Paul Hudson, KTH/SciLifeLab, and Johan Elf, Uppsala University/SciLifeLab receives 24 Million SEK each during 6 years from VR.
Paul Hudson is granted for his project “INTEGRATE: A new paradigm for designing and cell factories”, which also includes Per-Olof Syren at KTH/SciLifeLab, Jens Nielsen at Chalmers/SciLifeLab, and partners in EPFL Switzerland and Griefswald Germany. It brings together world experts in microbial physiology, metabolic modeling, and protein engineering to create a bacteria that can make totally new terpene compounds from CO2 and hydrogen.
“The project is unique in that all three parties collaborate from the very beginning to design the best possible pathway in terms of native metabolism and possible enzymes.” Paul Hudson siad. “We will then use systems biology to find the bottlenecks, and state-of-the art protein engineering to evolve the slowest enzymes to be faster. There is lots of industrial potential.”
Johan Elf gets the grant to build a research environment focusing on the physical principles for genome search by means of large scale dynamic phenotyping of strain libraries. The environment also comprises research groups led by Maria Tenje, Lynn Kamerlin and Sebastian Deindl at Uppsala University/SciLifeLab.

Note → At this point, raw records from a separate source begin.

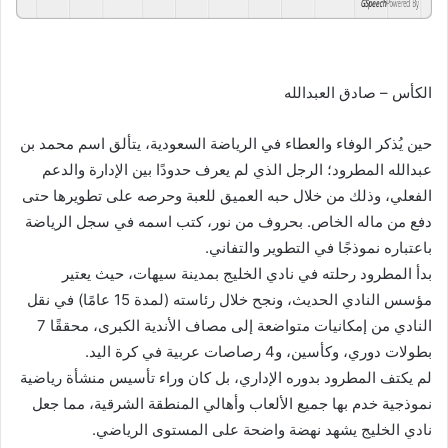
GSpeech
Powered By
الكأس – صادق العبدالله
حين يُذكر الوفاء والعطاء في الرياضة السعودية، يتألق اسم محمد بن
عبدالله المطرود؛ الرجل الذي لم يعرف حدودًا بين الإدارة والدعم
الفعلي، وذلك من خلال حبه العميق للعبة وحرصه على تطويرها حتى
دفع من ماله الخاص. بحروف من نور، كتب اسمه في سجل الرياضة
باعتباره نموذجًا في التطوير والتفاني.
بدأ المطرود رحلته في نادي الخليج بمدينة سيهات، حيث يعتير
مؤسس النادي الحديث، ونجح خلال رئاسته (لمدة 15 عامًا) في نقل
النادي من إمكانيات متواضعة إلى مصاف الأندية الكبرى، محققًا 7
بطولات دوري، وكأسين، و4 رصاصات عربية في كرة اليد.
لم يكتف المطرود بدوره الإداري، بل كان وراء تأسيس منشأة رياضية
نموذجية خدم بها جميع الألعاب وأهالي المنطقة الشرقية، مما جعل
نادي الخليج يشهد نهضة واضحة على المستوى الرياضي.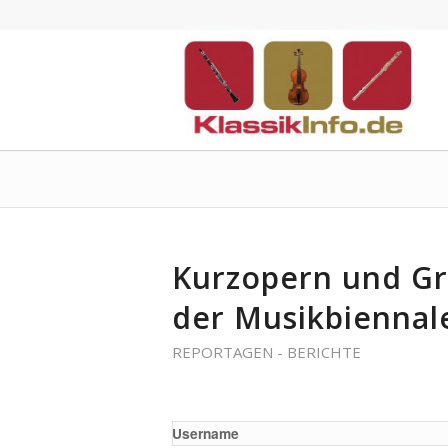
Kurzopern und Gr
der Musikbiennal
REPORTAGEN - BERICHTE
Username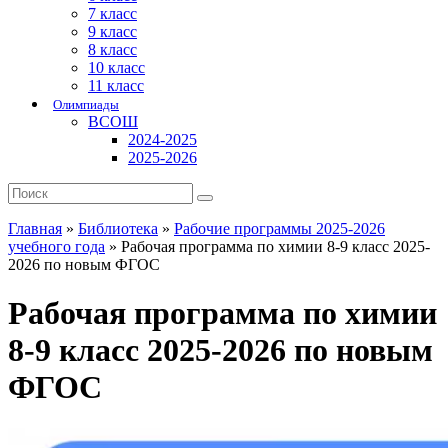
7 класс
9 класс
8 класс
10 класс
11 класс
Олимпиады
ВСОШ
2024-2025
2025-2026
Главная
»
Библиотека
»
Рабочие программы 2025-2026
учебного года
»
Рабочая программа по химии 8-9 класс 2025-
2026 по новым ФГОС
Рабочая программа по химии
8-9 класс 2025-2026 по новым
ФГОС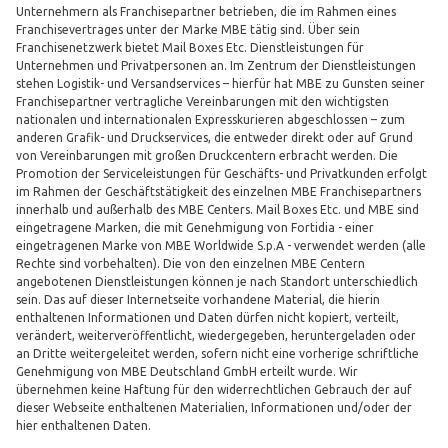
Unternehmern als Franchisepartner betrieben, die im Rahmen eines
Franchisevertrages unter der Marke MBE tätig sind. Über sein
Franchisenetzwerk bietet Mail Boxes Etc. Dienstleistungen für
Unternehmen und Privatpersonen an. Im Zentrum der Dienstleistungen
stehen Logistik- und Versandservices – hierfür hat MBE zu Gunsten seiner
Franchisepartner vertragliche Vereinbarungen mit den wichtigsten
nationalen und internationalen Expresskurieren abgeschlossen – zum
anderen Grafik- und Druckservices, die entweder direkt oder auf Grund
von Vereinbarungen mit großen Druckcentern erbracht werden. Die
Promotion der Serviceleistungen für Geschäfts- und Privatkunden erfolgt
im Rahmen der Geschäftstätigkeit des einzelnen MBE Franchisepartners
innerhalb und außerhalb des MBE Centers. Mail Boxes Etc. und MBE sind
eingetragene Marken, die mit Genehmigung von Fortidia - einer
eingetragenen Marke von MBE Worldwide S.p.A - verwendet werden (alle
Rechte sind vorbehalten). Die von den einzelnen MBE Centern
angebotenen Dienstleistungen können je nach Standort unterschiedlich
sein. Das auf dieser Internetseite vorhandene Material, die hierin
enthaltenen Informationen und Daten dürfen nicht kopiert, verteilt,
verändert, weiterveröffentlicht, wiedergegeben, heruntergeladen oder
an Dritte weitergeleitet werden, sofern nicht eine vorherige schriftliche
Genehmigung von MBE Deutschland GmbH erteilt wurde. Wir
übernehmen keine Haftung für den widerrechtlichen Gebrauch der auf
dieser Webseite enthaltenen Materialien, Informationen und/oder der
hier enthaltenen Daten.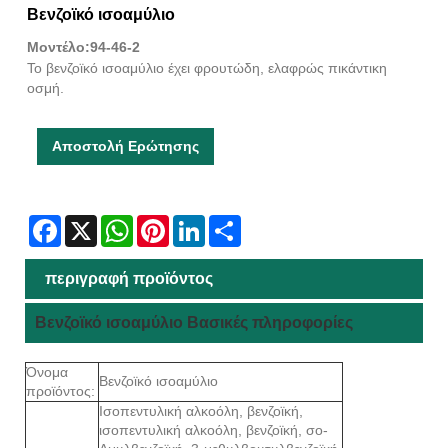
Βενζοϊκό ισοαμύλιο
Μοντέλο:94-46-2
Το βενζοϊκό ισοαμύλιο έχει φρουτώδη, ελαφρώς πικάντικη
οσμή.
Αποστολή Ερώτησης
Facebook
X
WhatsApp
Pinterest
LinkedIn
Share
περιγραφή προϊόντος
Βενζοϊκό ισοαμύλιο Βασικές πληροφορίες
Όνομα
Βενζοϊκό ισοαμύλιο
προϊόντος:
Ισοπεντυλική αλκοόλη, βενζοϊκή,
ισοπεντυλική αλκοόλη, βενζοϊκή, σο-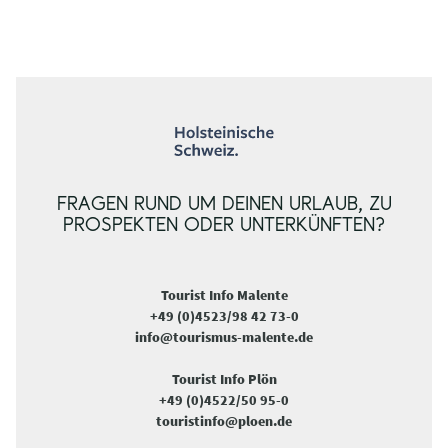
FRAGEN RUND UM DEINEN URLAUB, ZU
PROSPEKTEN ODER UNTERKÜNFTEN?
Tourist Info Malente
+49 (0)4523/98 42 73-0
info@tourismus-malente.de
Tourist Info Plön
+49 (0)4522/50 95-0
touristinfo@ploen.de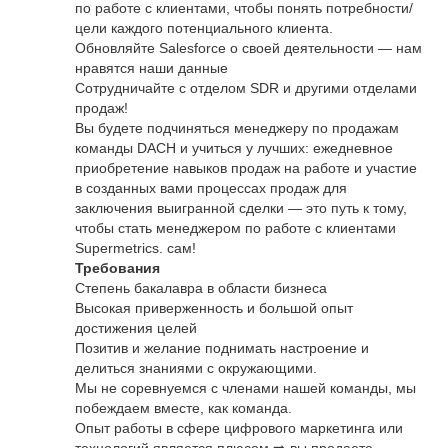
по работе с клиентами, чтобы понять потребности/
цели каждого потенциального клиента.
Обновляйте Salesforce о своей деятельности — нам
нравятся наши данные
Сотрудничайте с отделом SDR и другими отделами
продаж!
Вы будете подчиняться менеджеру по продажам
команды DACH и учиться у лучших: ежедневное
приобретение навыков продаж на работе и участие
в созданных вами процессах продаж для
заключения выигранной сделки — это путь к тому,
чтобы стать менеджером по работе с клиентами
Supermetrics. сам!
Требования
Степень бакалавра в области бизнеса
Высокая приверженность и большой опыт
достижения целей
Позитив и желание поднимать настроение и
делиться знаниями с окружающими.
Мы не соревнуемся с членами нашей команды, мы
побеждаем вместе, как команда.
Опыт работы в сфере цифрового маркетинга или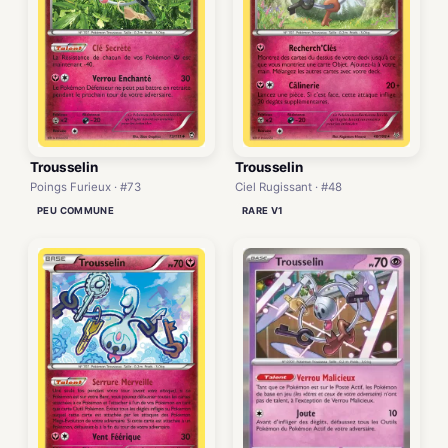
Trousselin
Trousselin
Poings Furieux · #73
Ciel Rugissant · #48
PEU COMMUNE
RARE V1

“The interdisciplinary environment will build bridges between biology, engineering and physics with many potential applications throughout the life sciences.” Johan Elf said. “Appealing as it may sound, collaborative efforts between engineers and scientists are rare in Sweden and much is to be gained by closing the loop between technology development and fundamental research.”
If successful, the technology that is being developed will make it possible to connect dynamic phenotypes to the underlying genotype for thousands of different cell strains simultaneously. This will have important applications in many areas of science including drug discovery, biotech product optimization and basic genetic research.